## PROBLEM 1
Name every programming language mentioned in the Clean Architecture critique below.
## PROBLEM 2
From the Clean Architecture critique below, extract the passage that begins at the words "Over the weekend, I" and stops after "and cult-of-personality fluff).".

Over the weekend, I decided once again to see if there was anything to be learned from the mountains of wishy-washy material on object oriented programming. Object-oriented patterns are unmathematical pseudoscience1, but, perhaps, the old-school programmers have some good insights on large-scale design? So I decided to hear what they had to say about this largely language-agnostic endeavour—I found a copy of Clean Architecture by Robert C. Martin online and read it in a couple of hours2.
If you’re active on online functional programming circles, then you must remember the drama earlier on regarding Bob’s uneducated opinions on programming language theory and functional programming. Despite that, however, there are a number of valid and insightful points made in his books, which shouldn’t be ignored (once you read past all of the dogma and cult-of-personality fluff).
I actually agree with and share many of the points he makes about architecture: the art of isolating your moving parts such that the whole machine can be modified easily and independently.
Before I launch into my critique, let me recount my background to give you an idea of my perspective.
I got interested in computer science around late 2011, and became consumed with trying to find anything of proper mathematical substance behind the plethora of complicated and arbitrarily-designed languages in the mainstream landscape3. That led me to Scheme and SICP, and through that to classic PL research from the 70s, and finally to the modern work in PL: statically-typed functional programming in Haskell and beyond, and category theory, the cutting edge in our understanding of abstraction.
So far in my engineering career, the systems I’ve worked on include: a large Java project with an “Enterprise-Scale Modular Service Oriented Architecture”, and a lot of Haskell projects—streaming packet parsing, and several research/teaching/industrial programming language implementations of varying complexity.
I first encountered to Bob’s opinions on design in the summer of 2015, when I was drowning in the Java sea-of-mud. That was the first real-world system (a simple CRUD data aggregator and dashboard) I worked on, and it informed a lot of my opinions on good system and programming language design.

## GIVEN RECORDS
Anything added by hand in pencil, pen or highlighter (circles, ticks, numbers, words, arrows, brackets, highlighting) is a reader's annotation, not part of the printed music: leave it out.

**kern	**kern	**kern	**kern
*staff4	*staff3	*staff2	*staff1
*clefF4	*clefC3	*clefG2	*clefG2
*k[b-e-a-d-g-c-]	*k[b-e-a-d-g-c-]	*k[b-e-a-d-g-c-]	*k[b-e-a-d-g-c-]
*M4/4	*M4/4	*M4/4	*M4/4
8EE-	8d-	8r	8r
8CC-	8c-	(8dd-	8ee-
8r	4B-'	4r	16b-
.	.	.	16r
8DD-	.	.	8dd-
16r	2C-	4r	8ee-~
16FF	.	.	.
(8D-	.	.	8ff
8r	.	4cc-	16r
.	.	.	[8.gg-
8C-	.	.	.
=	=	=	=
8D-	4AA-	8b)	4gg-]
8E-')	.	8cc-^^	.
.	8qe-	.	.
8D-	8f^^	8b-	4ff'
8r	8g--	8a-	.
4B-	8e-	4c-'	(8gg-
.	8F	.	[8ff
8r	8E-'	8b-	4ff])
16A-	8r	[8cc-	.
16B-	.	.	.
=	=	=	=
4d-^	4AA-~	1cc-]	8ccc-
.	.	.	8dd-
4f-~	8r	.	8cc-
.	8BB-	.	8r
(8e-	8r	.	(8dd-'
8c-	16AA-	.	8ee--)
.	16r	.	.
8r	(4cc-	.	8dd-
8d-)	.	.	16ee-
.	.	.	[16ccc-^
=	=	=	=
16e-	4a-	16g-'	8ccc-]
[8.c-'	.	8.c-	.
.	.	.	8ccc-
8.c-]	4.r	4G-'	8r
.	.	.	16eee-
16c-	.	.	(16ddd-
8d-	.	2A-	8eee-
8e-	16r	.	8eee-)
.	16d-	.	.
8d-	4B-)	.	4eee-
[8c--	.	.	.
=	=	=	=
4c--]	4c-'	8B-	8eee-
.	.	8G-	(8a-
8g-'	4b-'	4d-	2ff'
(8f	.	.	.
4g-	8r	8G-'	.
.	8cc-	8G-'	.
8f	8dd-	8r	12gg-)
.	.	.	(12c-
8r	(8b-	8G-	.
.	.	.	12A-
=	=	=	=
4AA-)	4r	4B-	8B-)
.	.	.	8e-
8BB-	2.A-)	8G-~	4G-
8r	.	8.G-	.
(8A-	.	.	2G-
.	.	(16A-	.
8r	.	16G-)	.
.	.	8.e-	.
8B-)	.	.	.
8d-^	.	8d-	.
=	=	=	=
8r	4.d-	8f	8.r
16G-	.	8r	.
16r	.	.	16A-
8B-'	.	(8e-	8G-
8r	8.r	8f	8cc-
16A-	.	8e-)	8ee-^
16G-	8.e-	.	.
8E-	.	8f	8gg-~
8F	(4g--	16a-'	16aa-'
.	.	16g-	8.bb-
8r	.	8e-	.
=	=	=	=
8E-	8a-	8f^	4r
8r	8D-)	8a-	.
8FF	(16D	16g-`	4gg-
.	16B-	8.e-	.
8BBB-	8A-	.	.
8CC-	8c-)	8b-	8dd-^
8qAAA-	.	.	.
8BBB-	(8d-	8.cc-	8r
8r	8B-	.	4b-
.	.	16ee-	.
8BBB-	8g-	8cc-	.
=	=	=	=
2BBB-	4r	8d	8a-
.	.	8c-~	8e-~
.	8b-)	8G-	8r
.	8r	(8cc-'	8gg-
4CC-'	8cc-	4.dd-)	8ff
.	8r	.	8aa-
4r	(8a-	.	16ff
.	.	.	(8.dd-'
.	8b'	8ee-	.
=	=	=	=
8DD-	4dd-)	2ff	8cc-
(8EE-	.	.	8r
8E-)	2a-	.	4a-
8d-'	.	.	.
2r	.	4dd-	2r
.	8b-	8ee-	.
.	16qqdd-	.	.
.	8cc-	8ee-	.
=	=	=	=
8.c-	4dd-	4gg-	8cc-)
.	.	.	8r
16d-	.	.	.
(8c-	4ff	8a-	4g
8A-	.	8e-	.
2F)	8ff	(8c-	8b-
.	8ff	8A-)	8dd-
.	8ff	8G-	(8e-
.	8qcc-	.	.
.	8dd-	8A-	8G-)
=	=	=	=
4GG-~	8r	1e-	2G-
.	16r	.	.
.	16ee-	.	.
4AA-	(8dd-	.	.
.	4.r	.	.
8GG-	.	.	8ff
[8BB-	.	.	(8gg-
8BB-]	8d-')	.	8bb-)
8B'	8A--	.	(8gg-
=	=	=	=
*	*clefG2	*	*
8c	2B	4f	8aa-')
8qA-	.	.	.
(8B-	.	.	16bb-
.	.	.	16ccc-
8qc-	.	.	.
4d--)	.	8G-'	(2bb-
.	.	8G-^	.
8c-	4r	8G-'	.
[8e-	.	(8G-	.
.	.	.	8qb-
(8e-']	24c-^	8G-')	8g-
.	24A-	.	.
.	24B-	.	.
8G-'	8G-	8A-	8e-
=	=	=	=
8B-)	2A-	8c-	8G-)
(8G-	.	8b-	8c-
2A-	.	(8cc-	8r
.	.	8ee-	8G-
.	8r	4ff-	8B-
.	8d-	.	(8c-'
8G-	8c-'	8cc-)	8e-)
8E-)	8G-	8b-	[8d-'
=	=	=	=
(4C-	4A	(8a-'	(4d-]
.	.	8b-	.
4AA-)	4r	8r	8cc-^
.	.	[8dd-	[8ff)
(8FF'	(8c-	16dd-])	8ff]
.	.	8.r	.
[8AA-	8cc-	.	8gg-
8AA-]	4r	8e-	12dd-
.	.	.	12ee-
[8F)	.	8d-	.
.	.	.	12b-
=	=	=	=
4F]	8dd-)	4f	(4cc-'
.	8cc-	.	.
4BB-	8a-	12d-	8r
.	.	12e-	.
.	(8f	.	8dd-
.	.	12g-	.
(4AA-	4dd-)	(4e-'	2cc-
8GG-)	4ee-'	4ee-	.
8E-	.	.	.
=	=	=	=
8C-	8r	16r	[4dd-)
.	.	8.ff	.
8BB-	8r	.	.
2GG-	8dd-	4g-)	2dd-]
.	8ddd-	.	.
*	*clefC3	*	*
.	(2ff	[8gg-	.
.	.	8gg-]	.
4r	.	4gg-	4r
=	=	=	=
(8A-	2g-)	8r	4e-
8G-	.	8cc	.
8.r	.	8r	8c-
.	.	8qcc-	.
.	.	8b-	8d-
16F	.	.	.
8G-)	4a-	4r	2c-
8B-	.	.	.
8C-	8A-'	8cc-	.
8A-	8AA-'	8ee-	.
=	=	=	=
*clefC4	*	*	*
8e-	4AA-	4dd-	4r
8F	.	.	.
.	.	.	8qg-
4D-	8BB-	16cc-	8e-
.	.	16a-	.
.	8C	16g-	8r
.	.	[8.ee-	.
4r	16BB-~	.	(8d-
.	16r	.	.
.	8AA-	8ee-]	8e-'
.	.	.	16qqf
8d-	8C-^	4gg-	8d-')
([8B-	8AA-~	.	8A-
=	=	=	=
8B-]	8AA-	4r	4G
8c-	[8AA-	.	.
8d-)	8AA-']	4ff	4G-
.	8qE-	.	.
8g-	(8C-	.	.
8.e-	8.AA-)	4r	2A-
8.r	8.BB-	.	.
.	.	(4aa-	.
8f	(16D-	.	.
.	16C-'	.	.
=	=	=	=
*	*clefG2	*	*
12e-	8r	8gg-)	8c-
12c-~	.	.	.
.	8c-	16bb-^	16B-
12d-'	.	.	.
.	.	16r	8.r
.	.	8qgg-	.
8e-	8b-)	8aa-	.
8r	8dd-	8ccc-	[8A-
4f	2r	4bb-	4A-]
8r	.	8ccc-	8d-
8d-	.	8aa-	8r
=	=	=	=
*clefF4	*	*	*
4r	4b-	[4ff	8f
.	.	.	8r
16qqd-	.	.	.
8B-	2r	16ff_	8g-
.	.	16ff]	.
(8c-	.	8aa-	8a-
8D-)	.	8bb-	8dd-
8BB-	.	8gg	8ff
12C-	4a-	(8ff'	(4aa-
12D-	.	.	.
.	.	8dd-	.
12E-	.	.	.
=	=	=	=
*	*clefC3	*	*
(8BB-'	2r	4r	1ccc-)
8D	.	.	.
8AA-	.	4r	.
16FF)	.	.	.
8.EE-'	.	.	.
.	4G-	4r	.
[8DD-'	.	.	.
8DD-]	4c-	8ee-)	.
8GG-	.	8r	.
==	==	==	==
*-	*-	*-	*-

## RESULT 1
Scheme, Haskell, Java

## RESULT 2
Over the weekend, I decided once again to see if there was anything to be learned from the mountains of wishy-washy material on object oriented programming. Object-oriented patterns are unmathematical pseudoscience1, but, perhaps, the old-school programmers have some good insights on large-scale design? So I decided to hear what they had to say about this largely language-agnostic endeavour—I found a copy of Clean Architecture by Robert C. Martin online and read it in a couple of hours2.
If you’re active on online functional programming circles, then you must remember the drama earlier on regarding Bob’s uneducated opinions on programming language theory and functional programming. Despite that, however, there are a number of valid and insightful points made in his books, which shouldn’t be ignored (once you read past all of the dogma and cult-of-personality fluff).